The D is for diagnosis. Wherever you are in the world, if you have been in a malarious part of Iraq or any other part of the world and you go down with a fever or you are unwell, ask them to check first that you do not have malaria. This is a simple blood test and could save your life.
The B for bite avoidance also protects you against another mosquito-borne disease, which is called dengue fever. Dengue fever is like the worst, worst ‘flu that you have ever had. You will feel like you have been kicked by a mule for two to three days, you may recover for two days and then the mule manages to kick you again for another three days. [Eds’ comment: we can vouch for this.]
Mosquitoes are not the only things that bite. Rabid dogs are loose in Iraq. Post-war, one can expect that situation to only get worse. Rabies is fatal. A very effective vaccine is available for you before you travel. Ideally you will need to get three doses spread over a minimum of three weeks. If, for any reason, you ended up in Iraq without having the vaccine or a full course and you get bitten by a dog, you need to go quickly for treatment. The treatment will consist of cleaning the wound. You may well need a tetanus injection as well. You will need to have something called rabies immunoglobulin as well as doses of the rabies vaccine.

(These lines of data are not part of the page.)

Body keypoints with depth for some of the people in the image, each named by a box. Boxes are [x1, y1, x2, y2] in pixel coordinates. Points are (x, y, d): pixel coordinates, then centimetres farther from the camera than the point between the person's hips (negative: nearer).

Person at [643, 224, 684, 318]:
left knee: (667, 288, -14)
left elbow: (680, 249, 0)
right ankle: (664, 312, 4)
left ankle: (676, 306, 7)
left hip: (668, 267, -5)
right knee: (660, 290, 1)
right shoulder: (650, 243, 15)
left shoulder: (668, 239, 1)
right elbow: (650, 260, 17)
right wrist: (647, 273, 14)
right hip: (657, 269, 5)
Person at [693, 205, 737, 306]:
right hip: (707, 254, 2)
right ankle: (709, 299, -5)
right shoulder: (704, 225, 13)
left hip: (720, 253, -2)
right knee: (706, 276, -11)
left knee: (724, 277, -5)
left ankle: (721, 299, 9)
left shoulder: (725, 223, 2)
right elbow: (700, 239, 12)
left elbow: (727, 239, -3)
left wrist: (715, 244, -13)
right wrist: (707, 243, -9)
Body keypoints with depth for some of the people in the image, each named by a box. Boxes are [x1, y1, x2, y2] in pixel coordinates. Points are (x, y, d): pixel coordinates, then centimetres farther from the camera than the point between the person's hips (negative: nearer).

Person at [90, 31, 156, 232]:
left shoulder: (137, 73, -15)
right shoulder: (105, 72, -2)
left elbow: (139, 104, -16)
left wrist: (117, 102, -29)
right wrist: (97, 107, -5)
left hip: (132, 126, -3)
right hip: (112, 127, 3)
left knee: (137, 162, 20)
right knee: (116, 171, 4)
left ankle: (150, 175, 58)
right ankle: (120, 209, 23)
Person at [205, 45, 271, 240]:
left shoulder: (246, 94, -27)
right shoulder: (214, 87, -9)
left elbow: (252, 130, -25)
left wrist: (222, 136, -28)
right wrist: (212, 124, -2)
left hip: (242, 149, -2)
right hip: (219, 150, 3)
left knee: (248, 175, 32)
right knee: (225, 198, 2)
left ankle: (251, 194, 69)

Another disease to watch out for is meningitis. Muslims who go to the Hajj have a vaccination to protect them. However, it is possible that one or two non-vaccinated individuals could bring it back to Iraq. The best vaccine to have is the meningitis ACWY.
There are, of course, other hazards in a place like Iraq. There is the security issue and even the UN are not safe on this. There is the issue of guns and many of us are very disappointed that the Americans only restricted the use of guns to two per household. None per household would have been preferable. The roads are not safe and there is a significant risk of road traffic accidents. Make sure you know your blood group before you go and it would also be an idea to have a registration with the Blood Care Foundation – this agency can ensure that you get clean blood anywhere in the world. Their contact number is +44 (0)1403 262652.

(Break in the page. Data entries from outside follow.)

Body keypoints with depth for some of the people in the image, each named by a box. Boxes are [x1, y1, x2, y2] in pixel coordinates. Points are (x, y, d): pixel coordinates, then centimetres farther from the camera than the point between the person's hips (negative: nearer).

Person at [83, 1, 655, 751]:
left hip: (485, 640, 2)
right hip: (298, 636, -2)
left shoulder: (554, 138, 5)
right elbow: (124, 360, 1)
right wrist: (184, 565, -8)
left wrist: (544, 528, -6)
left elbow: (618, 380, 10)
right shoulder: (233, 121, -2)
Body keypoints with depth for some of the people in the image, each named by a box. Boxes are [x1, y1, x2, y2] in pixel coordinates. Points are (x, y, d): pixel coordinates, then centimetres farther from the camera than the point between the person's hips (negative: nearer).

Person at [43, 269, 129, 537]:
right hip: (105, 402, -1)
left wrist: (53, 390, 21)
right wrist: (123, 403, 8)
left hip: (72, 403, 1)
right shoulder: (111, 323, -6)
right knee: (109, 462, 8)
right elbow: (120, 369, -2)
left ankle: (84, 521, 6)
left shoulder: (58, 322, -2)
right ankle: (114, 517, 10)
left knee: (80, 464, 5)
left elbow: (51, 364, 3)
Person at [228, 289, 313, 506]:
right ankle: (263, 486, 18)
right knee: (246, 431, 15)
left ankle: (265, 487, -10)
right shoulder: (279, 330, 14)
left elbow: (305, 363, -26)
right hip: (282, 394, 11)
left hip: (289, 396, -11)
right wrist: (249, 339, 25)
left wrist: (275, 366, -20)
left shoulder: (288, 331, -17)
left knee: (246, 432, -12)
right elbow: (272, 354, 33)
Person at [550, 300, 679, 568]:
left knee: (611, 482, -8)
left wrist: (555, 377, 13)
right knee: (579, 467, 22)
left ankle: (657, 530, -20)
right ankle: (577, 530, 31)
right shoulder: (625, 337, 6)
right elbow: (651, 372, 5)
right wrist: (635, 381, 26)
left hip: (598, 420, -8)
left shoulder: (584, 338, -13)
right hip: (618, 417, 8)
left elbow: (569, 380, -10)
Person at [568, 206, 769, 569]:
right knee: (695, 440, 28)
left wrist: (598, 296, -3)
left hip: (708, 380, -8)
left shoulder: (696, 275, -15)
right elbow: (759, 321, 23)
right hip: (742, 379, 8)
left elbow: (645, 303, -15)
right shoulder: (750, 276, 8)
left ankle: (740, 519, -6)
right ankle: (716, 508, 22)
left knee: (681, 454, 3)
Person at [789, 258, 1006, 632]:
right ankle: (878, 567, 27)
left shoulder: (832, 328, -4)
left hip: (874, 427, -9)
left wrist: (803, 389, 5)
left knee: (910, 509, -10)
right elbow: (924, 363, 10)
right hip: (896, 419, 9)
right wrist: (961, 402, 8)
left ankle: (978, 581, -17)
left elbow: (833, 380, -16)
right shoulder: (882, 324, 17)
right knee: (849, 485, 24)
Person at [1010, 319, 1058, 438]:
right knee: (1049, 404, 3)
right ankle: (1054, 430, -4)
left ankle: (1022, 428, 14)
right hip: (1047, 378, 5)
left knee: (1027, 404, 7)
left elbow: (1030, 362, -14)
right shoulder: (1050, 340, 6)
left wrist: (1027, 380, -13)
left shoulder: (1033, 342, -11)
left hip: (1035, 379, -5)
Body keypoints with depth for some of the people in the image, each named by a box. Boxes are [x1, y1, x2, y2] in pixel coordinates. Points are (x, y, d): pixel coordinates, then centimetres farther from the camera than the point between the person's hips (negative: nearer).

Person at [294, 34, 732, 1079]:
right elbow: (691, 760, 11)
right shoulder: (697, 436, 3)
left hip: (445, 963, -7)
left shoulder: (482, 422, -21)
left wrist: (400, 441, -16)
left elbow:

In places like Iraq the expat lifestyle is likely to be limited. You will need to be careful about the amount that you drink. You also need to consider the risk of unsafe sex and protect yourself against HIV and sexually transmitted diseases.

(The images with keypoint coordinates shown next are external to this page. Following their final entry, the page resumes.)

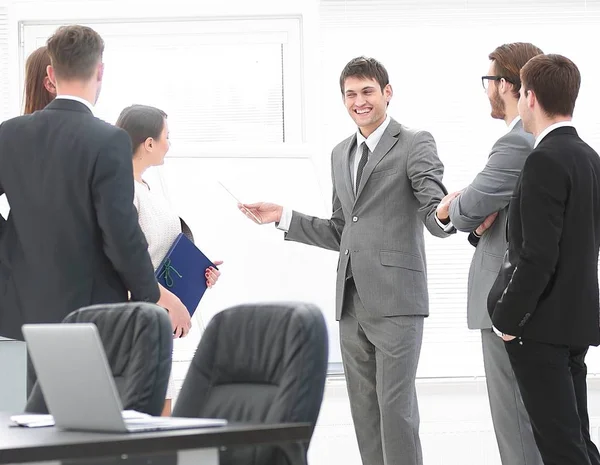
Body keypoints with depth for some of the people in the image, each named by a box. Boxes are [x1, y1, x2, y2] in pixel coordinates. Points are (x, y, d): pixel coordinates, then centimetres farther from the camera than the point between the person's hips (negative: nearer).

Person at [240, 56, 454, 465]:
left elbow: (435, 216, -12)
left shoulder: (415, 144, -2)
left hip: (395, 300, -7)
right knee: (364, 409, 9)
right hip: (352, 303, 7)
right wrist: (283, 216, 16)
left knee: (396, 404, -10)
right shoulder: (342, 154, 19)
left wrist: (446, 214, -35)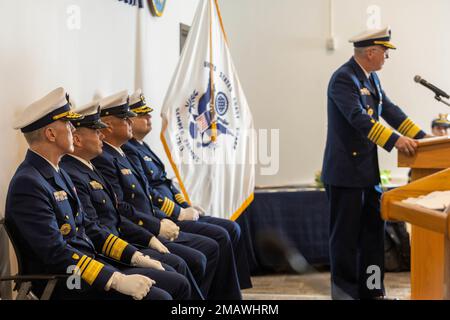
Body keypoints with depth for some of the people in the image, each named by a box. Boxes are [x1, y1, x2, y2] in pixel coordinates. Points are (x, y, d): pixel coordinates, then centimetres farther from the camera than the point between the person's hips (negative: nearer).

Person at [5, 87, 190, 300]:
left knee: (178, 284, 0)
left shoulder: (58, 173, 14)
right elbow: (57, 253, -24)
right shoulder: (27, 184, -17)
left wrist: (136, 257, 8)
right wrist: (118, 281, -27)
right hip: (64, 285, -9)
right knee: (158, 297, -22)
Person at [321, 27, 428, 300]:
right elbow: (358, 117, -28)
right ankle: (345, 290, 12)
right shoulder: (343, 79, -17)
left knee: (374, 229, 13)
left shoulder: (372, 78, 11)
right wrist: (395, 140, -34)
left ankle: (372, 289, 22)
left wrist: (421, 137, 2)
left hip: (368, 169, 9)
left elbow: (390, 110, 10)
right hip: (346, 171, -9)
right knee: (346, 234, 1)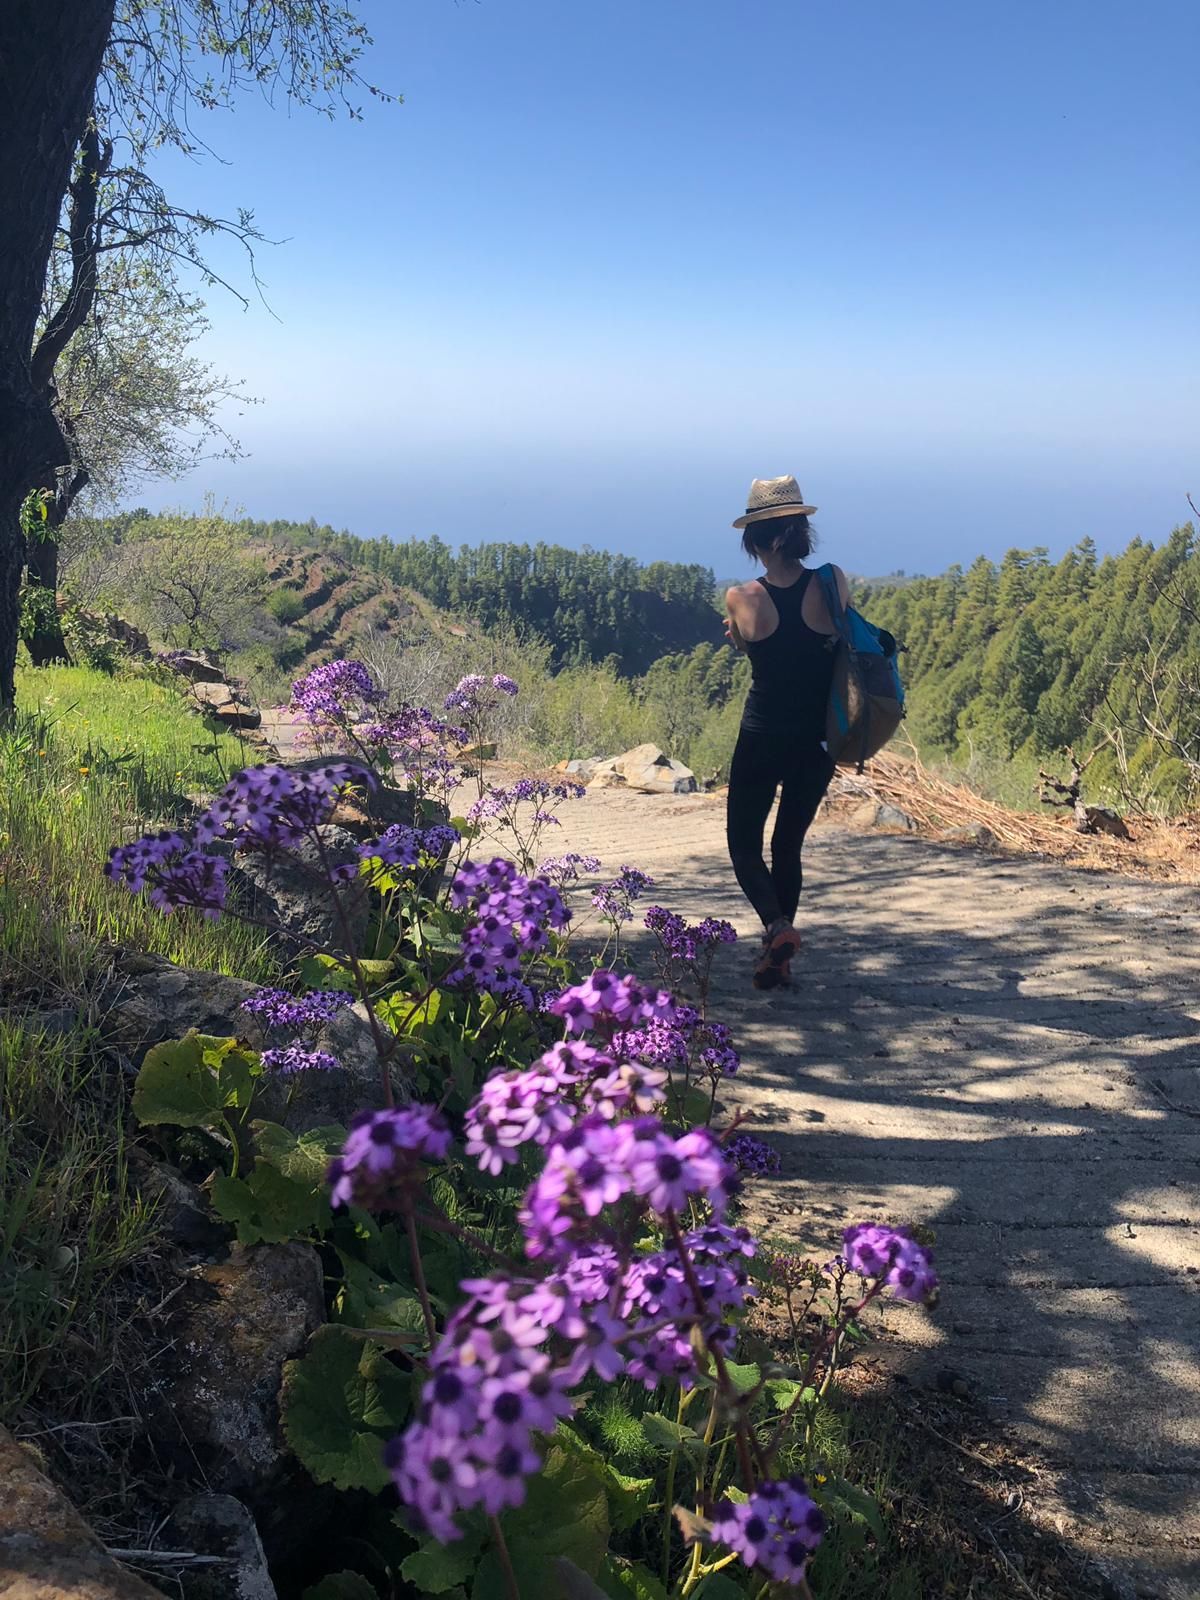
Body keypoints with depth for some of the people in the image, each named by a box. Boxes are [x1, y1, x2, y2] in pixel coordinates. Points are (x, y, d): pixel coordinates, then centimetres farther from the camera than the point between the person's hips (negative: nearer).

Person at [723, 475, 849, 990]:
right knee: (788, 845, 17)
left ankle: (778, 926, -13)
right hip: (818, 740, 3)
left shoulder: (741, 599, -13)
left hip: (762, 738, -3)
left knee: (744, 844, 12)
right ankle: (777, 957, 21)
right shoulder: (834, 584, -9)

The heat is also a significant problem. If you have a tendency to heat rash, the best thing to do is to try and unblock your pores, ideally before you get to Iraq. This can be done by saunas, etc. and sometimes certain types of scrubbing brushes. However, the other problem you may face is sunburn and you should wear an appropriate skin protection factor.
Work in Iraq I am sure will be fascinating and interesting – but be careful to protect yourself and make sure that your company takes full responsibility for its employees.